Since the Agencies published the final WOTUS rule on December 30, 2022, it has come under fire from both Republicans in Congress and industry groups opposed to more expansive environmental protection. In decisions that foreshadowed the Court’s ruling in Sackett v. EPA, the rule was stayed in Idaho and Texas in Texas v. EPA, No. 3:23-cv-17, 2023 U.S. Dist. LEXIS 45797 (S.D. Tex. Mar. 19, 2023), and then in 24 additional states in West Virginia v. EPA, No. 3:23-cv-032, 2023 U.S. Dist. LEXIS 64372 (D.N.D. Apr. 12, 2023). The rule was most recently stayed in Kentucky in Kentucky v. EPA, No. 23-5343/5345, 2023 U.S. App. LEXIS 11517 (6th Cir. May 10, 2023).

Sackett v. EPA

In Sackett v. EPA, the Court expressly endorsed the test articulated in the Rapanos plurality opinion and outright rejected Justice Kennedy’s “significant nexus” test. The facts of the case stretch back nearly 20 years. In 2004, the Sacketts began construction of a home in Idaho on property containing wetlands. They received an order from the Corps to halt construction, remove the sand and gravel that they had placed on the lot, and restore the property to its prior condition.
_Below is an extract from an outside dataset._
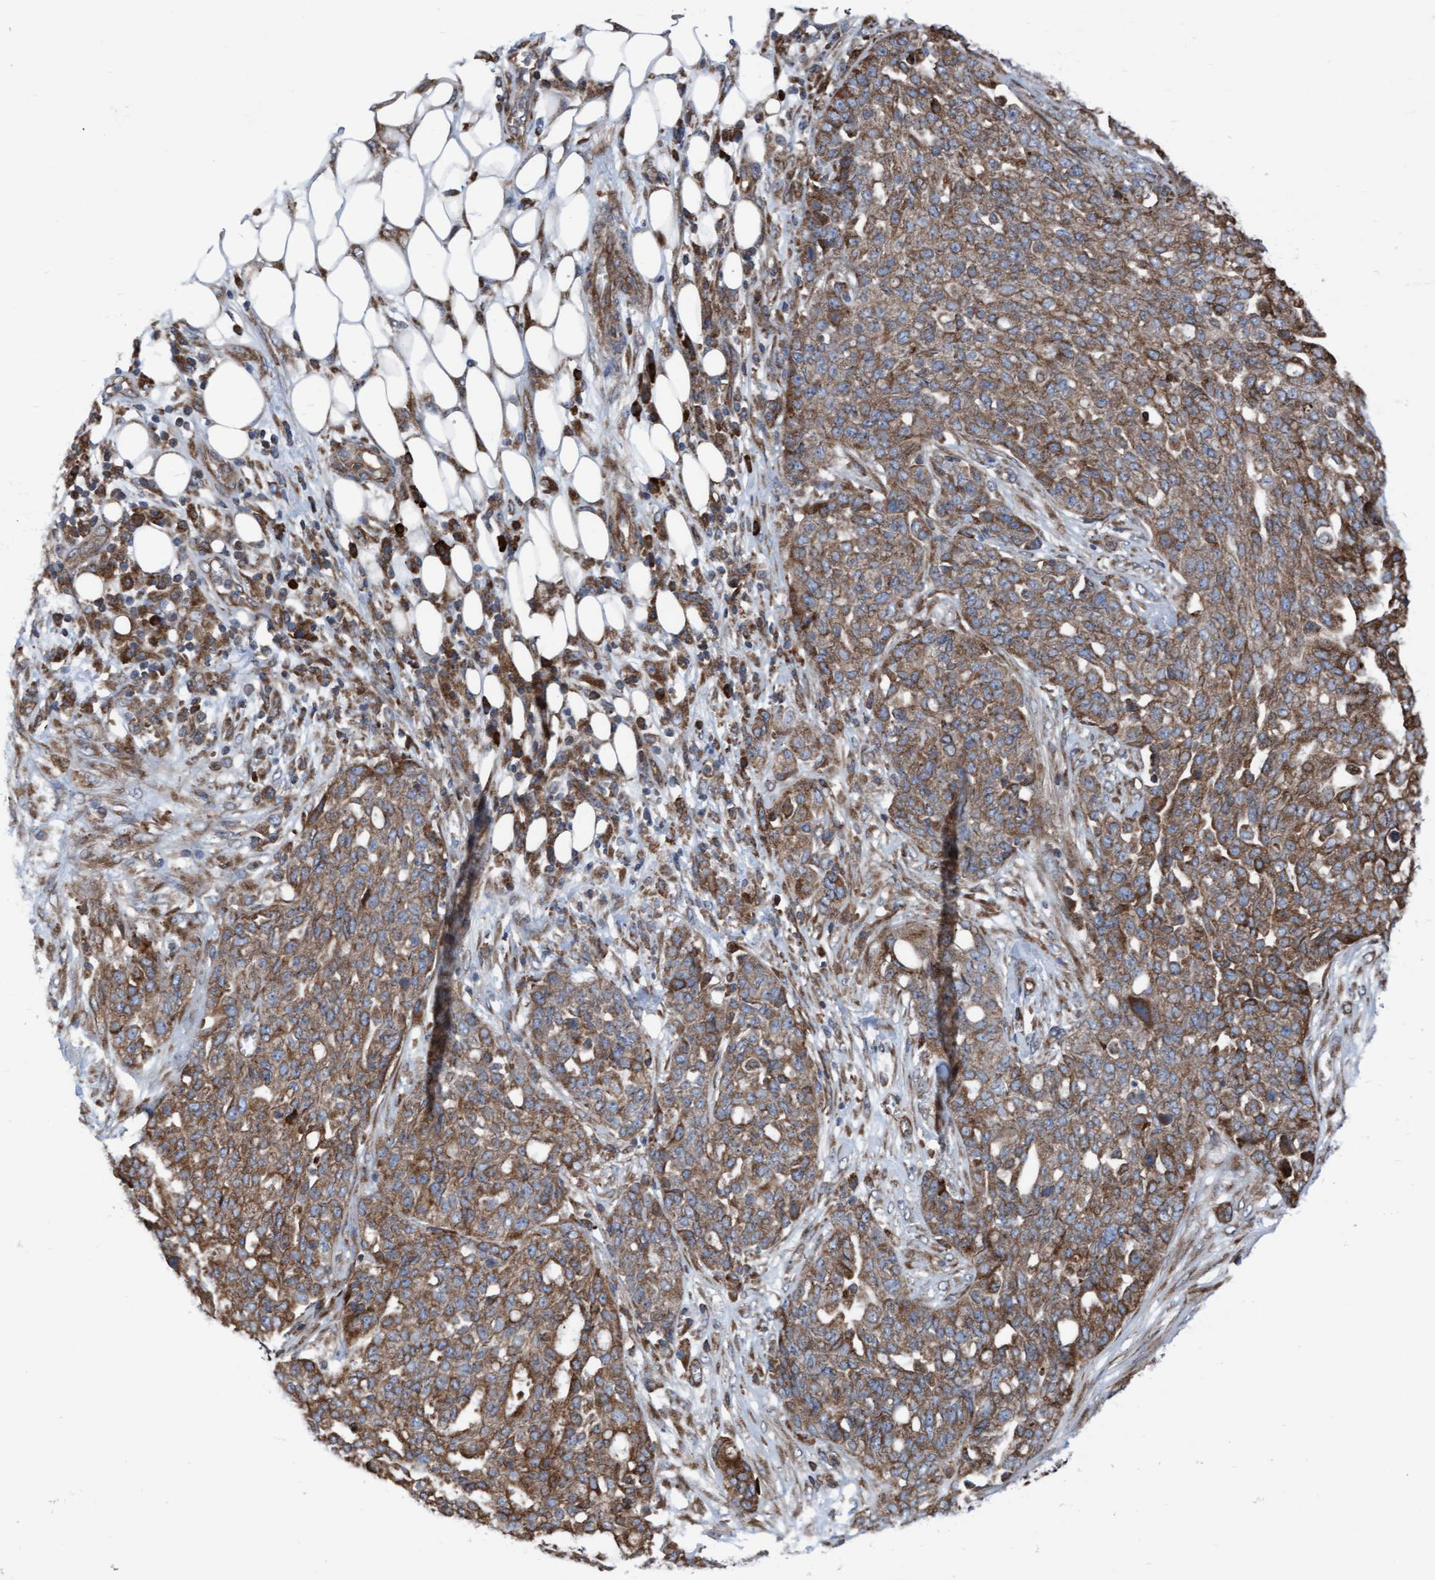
{"staining": {"intensity": "moderate", "quantity": ">75%", "location": "cytoplasmic/membranous"}, "tissue": "ovarian cancer", "cell_type": "Tumor cells", "image_type": "cancer", "snomed": [{"axis": "morphology", "description": "Cystadenocarcinoma, serous, NOS"}, {"axis": "topography", "description": "Soft tissue"}, {"axis": "topography", "description": "Ovary"}], "caption": "Human ovarian cancer (serous cystadenocarcinoma) stained for a protein (brown) demonstrates moderate cytoplasmic/membranous positive staining in about >75% of tumor cells.", "gene": "RAP1GAP2", "patient": {"sex": "female", "age": 57}}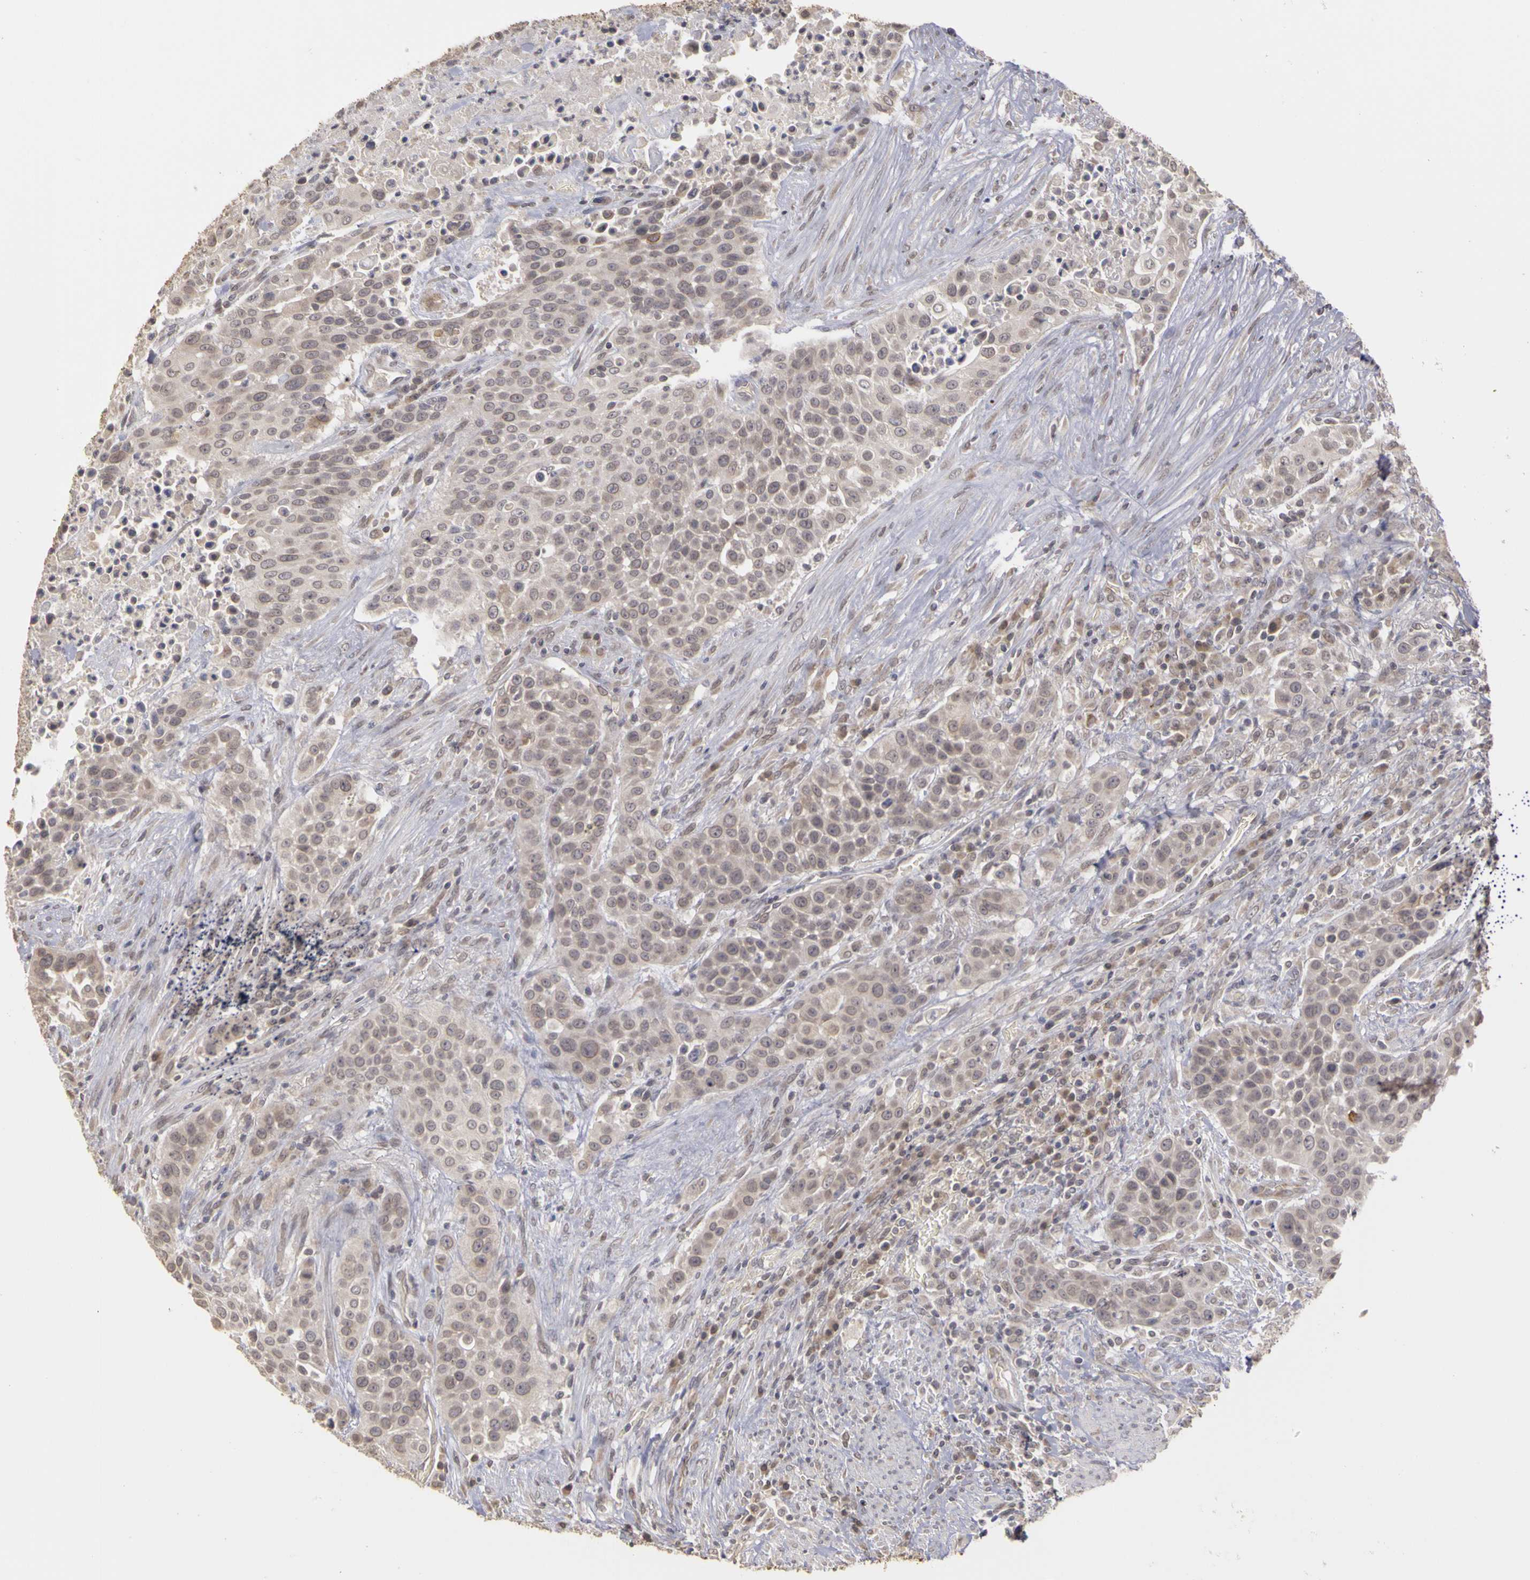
{"staining": {"intensity": "weak", "quantity": "25%-75%", "location": "cytoplasmic/membranous"}, "tissue": "urothelial cancer", "cell_type": "Tumor cells", "image_type": "cancer", "snomed": [{"axis": "morphology", "description": "Urothelial carcinoma, High grade"}, {"axis": "topography", "description": "Urinary bladder"}], "caption": "DAB (3,3'-diaminobenzidine) immunohistochemical staining of human urothelial cancer demonstrates weak cytoplasmic/membranous protein staining in about 25%-75% of tumor cells.", "gene": "FRMD7", "patient": {"sex": "male", "age": 74}}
The Sacketts challenged the order, but eventually the district court, and then the Court of Appeals for the Ninth Circuit, found against the Sacketts because the property met Justice Kennedy’s “significant nexus” standard and thus placed it within federal jurisdiction. The question for the Supreme Court was whether the Ninth Circuit was right to do so. The Court answered “no,” effectively curtailing the Biden Administration’s extension of federal jurisdiction to wetlands and tributaries that meet the significant nexus standard.